William McCoull; Scott Boyd; Martin R. Brown; Muireann Coen; Olga Collingwood; Nichola L. Davies; Ann Doherty; Gary Fairley; Kristin Goldberg; Elizabeth Hardaker; Guang He; Edward J. Hennessy; Philip Hopcroft; George Hodgson; Anne Jackson; Xiefeng Jiang; Ankur Karmokar; Anne-Laure Lainé; Nicola Lindsay; Yumeng Mao; Roshini Markandu; Lindsay McMurray; Neville McLean; Lorraine Mooney; Helen Musgrove; J. Willem M. Nissink; Alexander Pflug; Venkatesh Pilla Reddy; Philip B. Rawlins; Emma Rivers; Marianne Schimpl; Graham F. Smith; Sharon Tentarelli; Jon Travers; Robert I. Troup; Josephine Walton; Cheng Wang; Stephen Wilkinson; Beth Williamson; Jon Winter-Holt; Dejian Yang; Yuting Zheng; Qianxiu Zhu; Paul D. Smith
J. Med. Chem., 2021, 64(18), 13524-13539
https://doi.org/10.1021/acs.jmedchem.1c00920

Abstract

Inhibition of Mer and Axl kinases has been implicated as a potential way to improve the efficacy of current immuno-oncology therapeutics by restoring the innate immune response in the tumor microenvironment. Highly selective dual Mer/Axl kinase inhibitors are required to validate this hypothesis.

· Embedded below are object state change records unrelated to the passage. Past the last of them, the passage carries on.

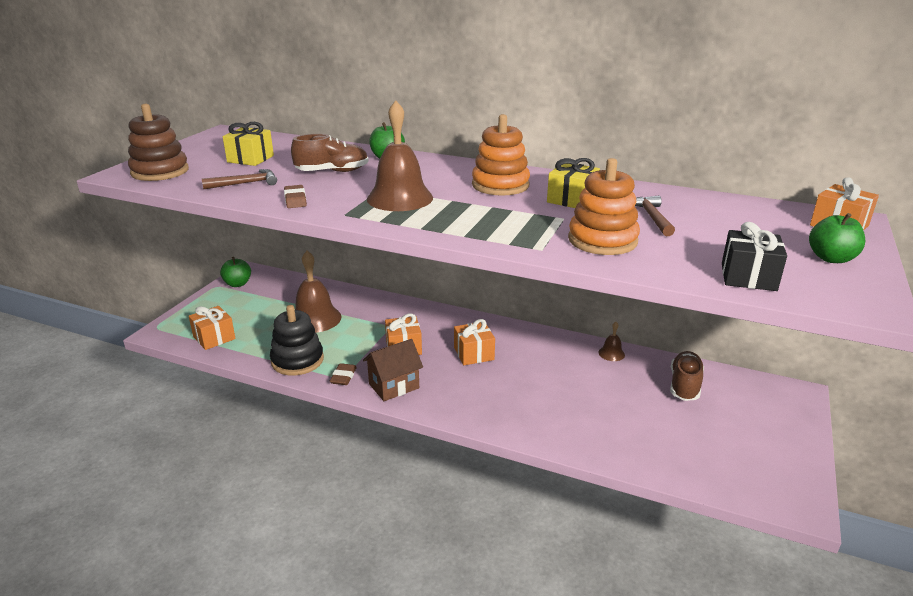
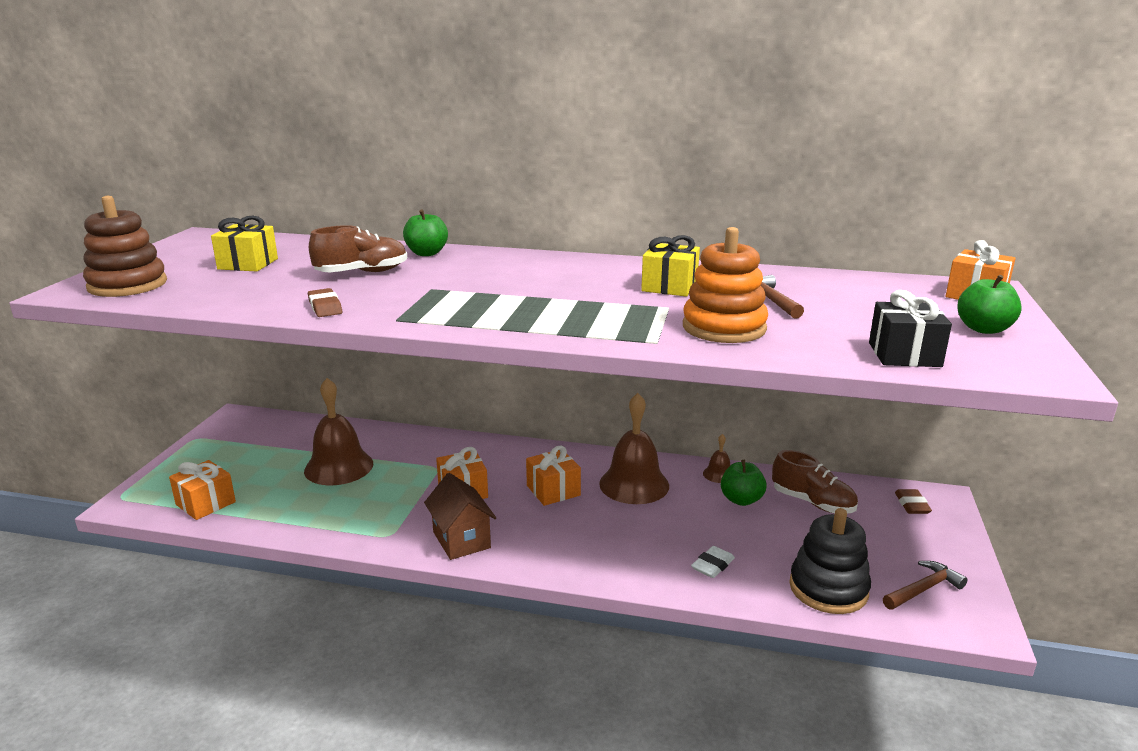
camera: 10 degrees left, 5 degrees down
brown hammer [202,169,277,189] -> brown hammer moved to [883,561,968,610]
green apple [220,257,251,287] -> green apple moved to [721,460,767,506]
black stacking toy [270,305,324,375] -> black stacking toy moved to [789,508,871,614]
brown eraser [330,363,357,385] -> brown eraser moved to [895,489,932,514]
brown house [363,339,423,401] -> brown house turned 75 degrees counterclockwise [424,473,496,560]
brown bell [367,100,433,211] -> brown bell moved to [599,393,669,504]
orange stacking toy [472,114,530,196] -> none
brown shoe [670,351,704,401] -> brown shoe turned 120 degrees clockwise [772,450,858,513]
none -> white eraser [691,546,735,578]

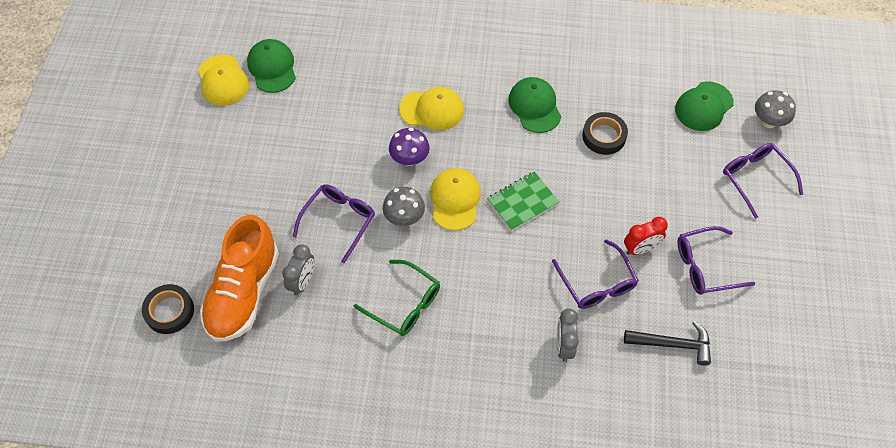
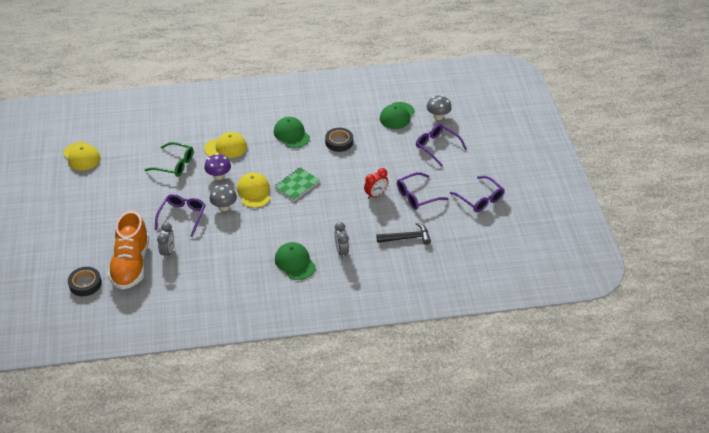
camera: 15 degrees left, 15 degrees down
green cap [247,39,296,93] -> green cap moved to [275,242,316,280]
green glasses [354,260,440,336] -> green glasses moved to [145,142,194,177]
purple glasses [552,239,639,309] -> purple glasses moved to [450,176,505,212]

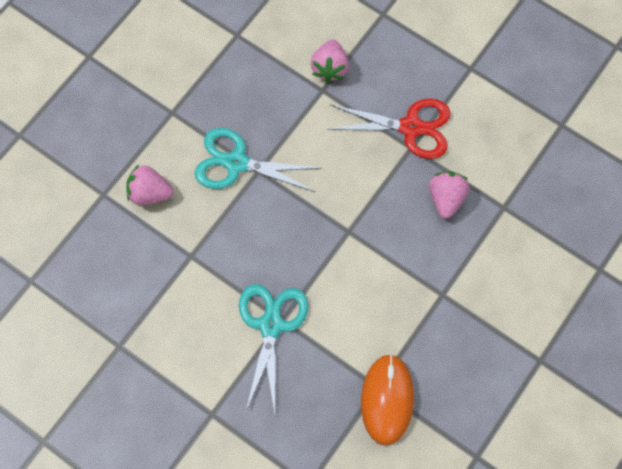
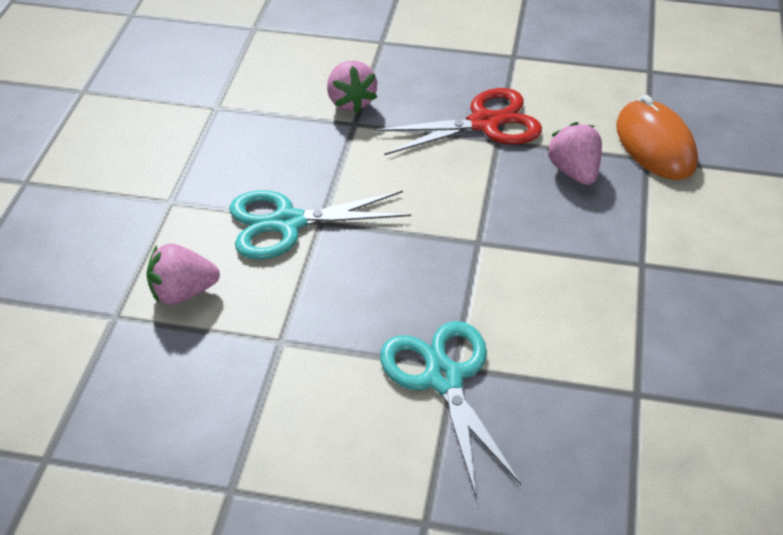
camera: 25 degrees left, 25 degrees down
orange mouse [361,353,414,446] -> orange mouse moved to [616,95,698,180]

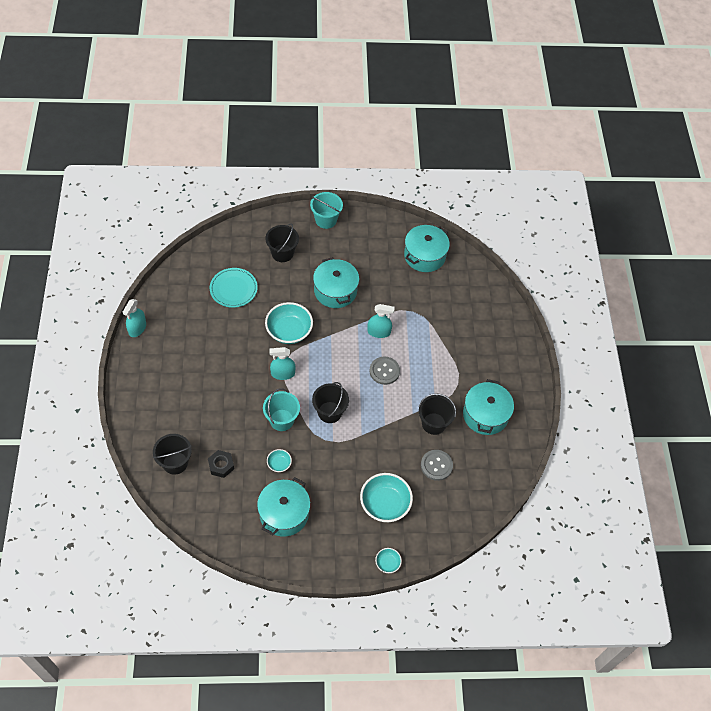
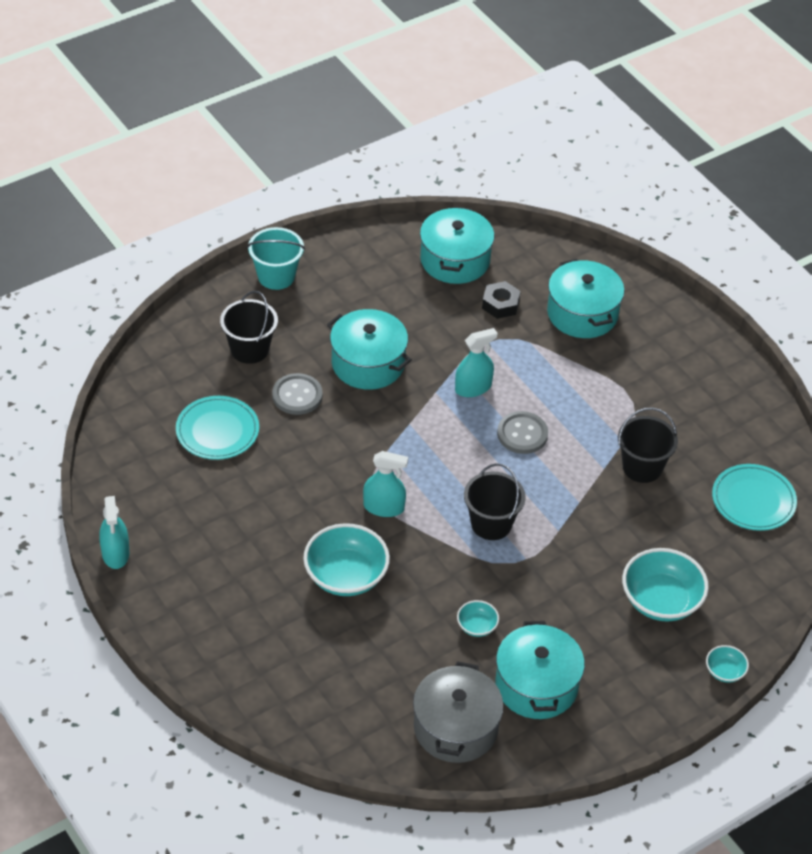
camera: 30 degrees left, 10 degrees down
black bucket [153,434,192,475] -> none
black nut [208,450,234,478] -> black nut moved to [482,281,521,319]
turquoise bucket [263,388,300,431] -> none
turquoise bowl [265,302,313,344] -> turquoise bowl moved to [303,523,390,596]
turquoise spray bottle [270,347,296,380] -> turquoise spray bottle turned 135 degrees counterclockwise [363,451,408,517]
grey button [421,450,453,481] -> grey button moved to [272,373,323,415]
turquoise pot [463,379,514,435] -> turquoise pot moved to [547,259,624,338]
none -> grey pot [413,661,504,763]
none -> turquoise plate [712,464,797,531]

Starting from hits from a DNA-encoded library screen, we optimized an imidazo[1,2-a]pyridine series using structure-based compound design to improve potency and reduce lipophilicity, resulting in a highly selective in vivo probe compound 32. We demonstrated dose-dependent in vivo efficacy and target engagement in Mer- and Axl-dependent efficacy models using two structurally differentiated and selective dual Mer/Axl inhibitors. Additionally, in vivo efficacy was observed in a preclinical MC38 immuno-oncology model in combination with anti-PD1 antibodies and ionizing radiation.